▶ [Work instructions]: Copy all records precisely, apart from the pictures.

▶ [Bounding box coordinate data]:
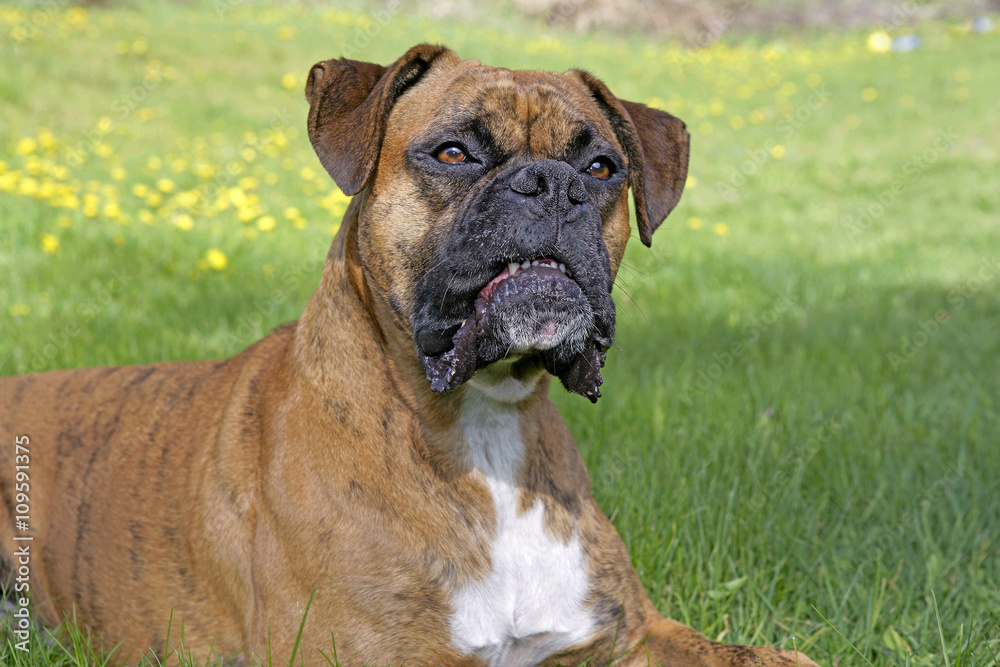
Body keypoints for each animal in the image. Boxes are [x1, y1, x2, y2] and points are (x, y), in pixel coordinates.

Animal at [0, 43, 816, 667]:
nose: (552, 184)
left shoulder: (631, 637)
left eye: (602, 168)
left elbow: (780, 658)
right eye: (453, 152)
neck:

▶ [Response below]:
Body keypoints for each animal in the image. Boxes are [x1, y1, x2, y2] and points are (x, y), in pixel coordinates.

Animal at [0, 43, 816, 667]:
nose: (552, 184)
left shoulder: (631, 637)
left eye: (602, 168)
left elbow: (780, 658)
right eye: (453, 152)
neck:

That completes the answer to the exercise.